- **任务事项**
在下面这篇关于黄咏梅小说创作的对谈节选中,黄咏梅为什么有意识地书写俗世生活中那些隐秘而坚韧的精神和理想?

- **所给节选**
==============================

忧郁的天堂及其现代生活方式

2017-11-13 15:58黄咏梅
小说评论 2017年4期
关键词:咏梅作家小说

郭 艳 黄咏梅

忧郁的天堂及其现代生活方式

郭 艳 黄咏梅

郭艳:

你近几年的创作有着明显的变化,这种变化是在一种淡然的平静中悄悄完成的。依然是翩翩裙角飞扬的金牛座做派,温润的细香中有着默默的妥帖与关切,然而,无疑走向了内心的阔大。你以一种更为自如的心态进行着同情之理解的叙事:或是叙述凡人小事中的悲欣交加,或是俗世红尘的现代性经验摹写,或是人性柔软幽微处的触摸与考量,或是艰难世事中普通人的自我怜惜,或是呈现强烈自叙传色彩的女性经验……在你笔下,更多人物开始了自己对于生活独特的观照,那种专注于自我的精神特质竟然成为贯穿在多个小说文本的一种共同特征——市井中旁若无人读武侠小说的丘处机,生活在别处的米嘉欣,后视镜中的父亲,甚至于那条躲在一隅的蓝鲨……这些都成为某种具有象征意义的精神符码。

黄咏梅:

你说到了我近几年来写作上的一个自觉的探索,先谢谢你。写作无疑是对自我的一次一次的追问,这需要有很大的勇气。我很佩服那些用手术刀一样将自我的每个角落都雕刻出来的作家,说实话,我做不到。我只能做到长时间地凝视自我,试图将自我通过小说中的各个人物渗透出来,表达真实的看法,真实的情感。很多坚固甚至执拗的想法和追求,是跟人内心的逐渐强大有关,而能在文本中自信地表达出来,则跟作家对人的理解力有关。我有意识地对俗世生活中那些隐秘而坚韧的精神和理想进行书写,以期用文学找到生活之河的第三条岸。这是我写作的一种愿望。

==============================

- **输入数据**
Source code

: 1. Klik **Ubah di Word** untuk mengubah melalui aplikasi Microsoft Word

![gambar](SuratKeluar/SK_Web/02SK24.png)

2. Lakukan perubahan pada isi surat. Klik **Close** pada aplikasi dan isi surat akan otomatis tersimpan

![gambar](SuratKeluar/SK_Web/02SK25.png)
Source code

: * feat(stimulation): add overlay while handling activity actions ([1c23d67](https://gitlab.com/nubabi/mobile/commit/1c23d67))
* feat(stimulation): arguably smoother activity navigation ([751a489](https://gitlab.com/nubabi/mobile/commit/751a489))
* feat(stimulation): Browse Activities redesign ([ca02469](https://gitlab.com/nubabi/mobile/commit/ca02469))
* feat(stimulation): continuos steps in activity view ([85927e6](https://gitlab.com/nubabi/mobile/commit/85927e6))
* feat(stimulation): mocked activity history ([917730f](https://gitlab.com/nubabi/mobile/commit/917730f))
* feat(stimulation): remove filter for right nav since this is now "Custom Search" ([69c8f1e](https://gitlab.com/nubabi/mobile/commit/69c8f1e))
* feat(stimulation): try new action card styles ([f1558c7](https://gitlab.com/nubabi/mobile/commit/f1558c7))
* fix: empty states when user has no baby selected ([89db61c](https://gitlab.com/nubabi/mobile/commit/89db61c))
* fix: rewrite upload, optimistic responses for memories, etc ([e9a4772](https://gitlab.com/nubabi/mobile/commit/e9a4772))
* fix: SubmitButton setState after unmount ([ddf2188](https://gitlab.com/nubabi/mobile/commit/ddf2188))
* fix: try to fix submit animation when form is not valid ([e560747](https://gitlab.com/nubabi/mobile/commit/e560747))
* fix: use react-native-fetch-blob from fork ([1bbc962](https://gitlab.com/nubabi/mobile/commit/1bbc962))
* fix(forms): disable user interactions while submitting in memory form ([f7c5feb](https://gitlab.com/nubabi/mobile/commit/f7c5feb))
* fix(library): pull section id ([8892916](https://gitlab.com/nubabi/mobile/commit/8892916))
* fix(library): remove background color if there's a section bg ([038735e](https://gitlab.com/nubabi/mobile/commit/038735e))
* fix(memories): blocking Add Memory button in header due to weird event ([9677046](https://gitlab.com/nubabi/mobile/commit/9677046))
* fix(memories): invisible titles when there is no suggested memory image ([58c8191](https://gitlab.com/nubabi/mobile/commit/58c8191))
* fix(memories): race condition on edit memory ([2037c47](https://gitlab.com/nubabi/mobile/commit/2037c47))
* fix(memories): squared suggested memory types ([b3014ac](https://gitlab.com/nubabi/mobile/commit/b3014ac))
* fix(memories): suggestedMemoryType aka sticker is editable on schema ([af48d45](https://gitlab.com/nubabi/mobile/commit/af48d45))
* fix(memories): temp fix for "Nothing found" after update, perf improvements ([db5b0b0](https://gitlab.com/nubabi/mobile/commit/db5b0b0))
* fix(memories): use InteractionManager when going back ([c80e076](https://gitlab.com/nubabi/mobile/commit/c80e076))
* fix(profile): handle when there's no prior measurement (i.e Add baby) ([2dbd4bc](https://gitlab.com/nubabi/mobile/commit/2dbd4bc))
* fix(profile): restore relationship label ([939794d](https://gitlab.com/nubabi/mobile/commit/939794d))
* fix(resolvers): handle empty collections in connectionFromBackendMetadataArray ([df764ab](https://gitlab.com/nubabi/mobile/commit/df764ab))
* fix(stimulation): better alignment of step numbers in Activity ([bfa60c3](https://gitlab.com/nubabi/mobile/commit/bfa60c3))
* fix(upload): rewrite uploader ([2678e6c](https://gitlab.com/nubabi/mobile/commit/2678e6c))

==============================

- **本题解答**
她希望借此用文学找到"生活之河的第三条岸",她称这是自己写作的一种愿望。